1. Identify the given information:
- The perimeter of the isosceles triangle is \( 15.7 \) centimeters.
- The lengths of the two equal sides (\( a \)) are each \( 6.3 \) centimeters.
2. Understand the problem:
- An isosceles triangle has two sides of equal length.
- The perimeter of a triangle is the sum of the lengths of all its sides.
3. Set up the equation for the perimeter:
- The sides are: two sides of length \( a \) and one side of length \( b \).

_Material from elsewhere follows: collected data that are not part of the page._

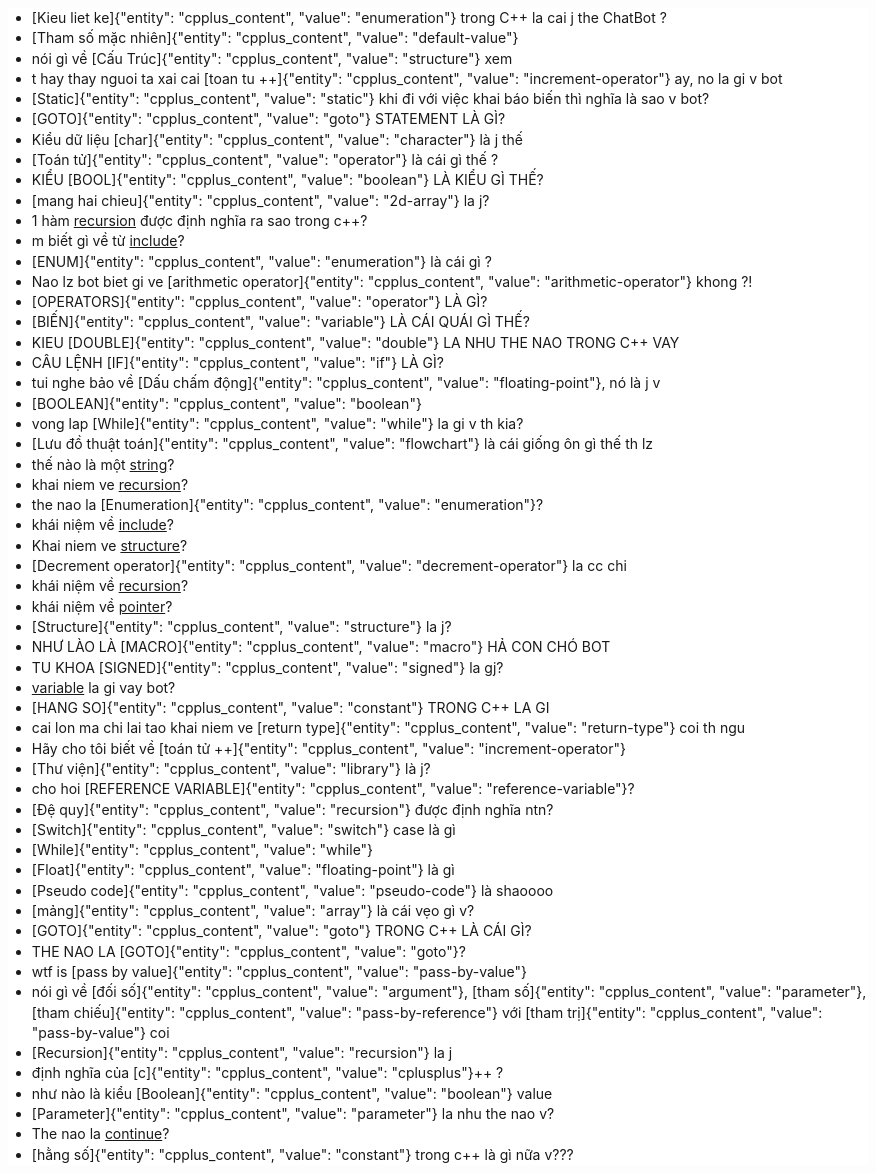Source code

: - [Kieu liet ke]{"entity": "cpplus_content", "value": "enumeration"} trong C++ la cai j the ChatBot ?
- [Tham số mặc nhiên]{"entity": "cpplus_content", "value": "default-value"}
- nói gì về [Cấu Trúc]{"entity": "cpplus_content", "value": "structure"} xem
- t hay thay nguoi ta xai cai [toan tu ++]{"entity": "cpplus_content", "value": "increment-operator"} ay, no la gi v bot
- [Static]{"entity": "cpplus_content", "value": "static"} khi đi với việc khai báo biến thì nghĩa là sao v bot?
- [GOTO]{"entity": "cpplus_content", "value": "goto"} STATEMENT LÀ GÌ?
- Kiểu dữ liệu [char]{"entity": "cpplus_content", "value": "character"} là j thế
- [Toán tử]{"entity": "cpplus_content", "value": "operator"} là cái gì thế ?
- KIỂU [BOOL]{"entity": "cpplus_content", "value": "boolean"} LÀ KIỂU GÌ THẾ?
- [mang hai chieu]{"entity": "cpplus_content", "value": "2d-array"} la j?
- 1 hàm [recursion](cpplus_content) được định nghĩa ra sao trong c++?
- m biết gì về từ [include](cpplus_content)?
- [ENUM]{"entity": "cpplus_content", "value": "enumeration"} là cái gì ?
- Nao lz bot biet gi ve [arithmetic operator]{"entity": "cpplus_content", "value": "arithmetic-operator"} khong ?!
- [OPERATORS]{"entity": "cpplus_content", "value": "operator"} LÀ GÌ?
- [BIẾN]{"entity": "cpplus_content", "value": "variable"} LÀ CÁI QUÁI GÌ THẾ?
- KIEU [DOUBLE]{"entity": "cpplus_content", "value": "double"} LA NHU THE NAO TRONG C++ VAY
- CÂU LỆNH [IF]{"entity": "cpplus_content", "value": "if"} LÀ GÌ?
- tui nghe bảo về [Dấu chấm động]{"entity": "cpplus_content", "value": "floating-point"}, nó là j v
- [BOOLEAN]{"entity": "cpplus_content", "value": "boolean"}
- vong lap [While]{"entity": "cpplus_content", "value": "while"} la gi v th kia?
- [Lưu đồ thuật toán]{"entity": "cpplus_content", "value": "flowchart"} là cái giống ôn gì thế th lz
- thế nào là một [string](cpplus_content)?
- khai niem ve [recursion](cpplus_content)?
- the nao la [Enumeration]{"entity": "cpplus_content", "value": "enumeration"}?
- khái niệm về [include](cpplus_content)?
- Khai niem ve [structure](cpplus_content)?
- [Decrement operator]{"entity": "cpplus_content", "value": "decrement-operator"} la cc chi
- khái niệm về [recursion](cpplus_content)?
- khái niệm về [pointer](cpplus_content)?
- [Structure]{"entity": "cpplus_content", "value": "structure"} la j?
- NHƯ LÀO LÀ [MACRO]{"entity": "cpplus_content", "value": "macro"} HẢ CON CHÓ BOT
- TU KHOA [SIGNED]{"entity": "cpplus_content", "value": "signed"} la gj?
- [variable](cpplus_content) la gi vay bot?
- [HANG SO]{"entity": "cpplus_content", "value": "constant"} TRONG C++ LA GI
- cai lon ma chi lai tao khai niem ve [return type]{"entity": "cpplus_content", "value": "return-type"} coi th ngu
- Hãy cho tôi biết về [toán tử ++]{"entity": "cpplus_content", "value": "increment-operator"}
- [Thư viện]{"entity": "cpplus_content", "value": "library"} là j?
- cho hoi [REFERENCE VARIABLE]{"entity": "cpplus_content", "value": "reference-variable"}?
- [Đệ quy]{"entity": "cpplus_content", "value": "recursion"} được định nghĩa ntn?
- [Switch]{"entity": "cpplus_content", "value": "switch"} case là gì
- [While]{"entity": "cpplus_content", "value": "while"}
- [Float]{"entity": "cpplus_content", "value": "floating-point"} là gì
- [Pseudo code]{"entity": "cpplus_content", "value": "pseudo-code"} là shaoooo
- [mảng]{"entity": "cpplus_content", "value": "array"} là cái vẹo gì v?
- [GOTO]{"entity": "cpplus_content", "value": "goto"} TRONG C++ LÀ CÁI GÌ?
- THE NAO LA [GOTO]{"entity": "cpplus_content", "value": "goto"}?
- wtf is [pass by value]{"entity": "cpplus_content", "value": "pass-by-value"}
- nói gì về [đối số]{"entity": "cpplus_content", "value": "argument"}, [tham số]{"entity": "cpplus_content", "value": "parameter"}, [tham chiếu]{"entity": "cpplus_content", "value": "pass-by-reference"} với [tham trị]{"entity": "cpplus_content", "value": "pass-by-value"} coi
- [Recursion]{"entity": "cpplus_content", "value": "recursion"} la j
- định nghĩa của [c]{"entity": "cpplus_content", "value": "cplusplus"}++ ?
- như nào là kiểu [Boolean]{"entity": "cpplus_content", "value": "boolean"} value
- [Parameter]{"entity": "cpplus_content", "value": "parameter"} la nhu the nao v?
- The nao la [continue](cpplus_content)?
- [hằng số]{"entity": "cpplus_content", "value": "constant"} trong c++ là gì nữa v???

- The equation for the perimeter \( P \) of an isosceles triangle is:
[tex]\[
P = 2a + b
\][/tex]
- Substituting the given values into the equation, where \( P = 15.7 \) cm and \( a = 6.3 \) cm, we get:
[tex]\[
15.7 = 2(6.3) + b
\][/tex]
4. Substitute the value of \( a \):
- Substitute \( a = 6.3 \) into the equation:
[tex]\[
15.7 = 2(6.3) + b
\][/tex]
- Simplify the equation:
[tex]\[
15.7 = 12.6 + b
\][/tex]
5. Solve for \( b \):
- Isolate \( b \) by subtracting \( 12.6 \) from both sides of the equation:
[tex]\[
b = 15.7 - 12.6
\][/tex]
- Calculate the result:
[tex]\[
b = 3.1
\][/tex]
Therefore, the length of the base \( b \) is approximately \( 3.1 \) centimeters.
The equation used to find the length of the base \( b \) is:
[tex]\[
b = 15.7 - 12.6
\][/tex]
Hence, the length of the base [tex]\( b \)[/tex] is [tex]\( 3.1 \)[/tex] centimeters.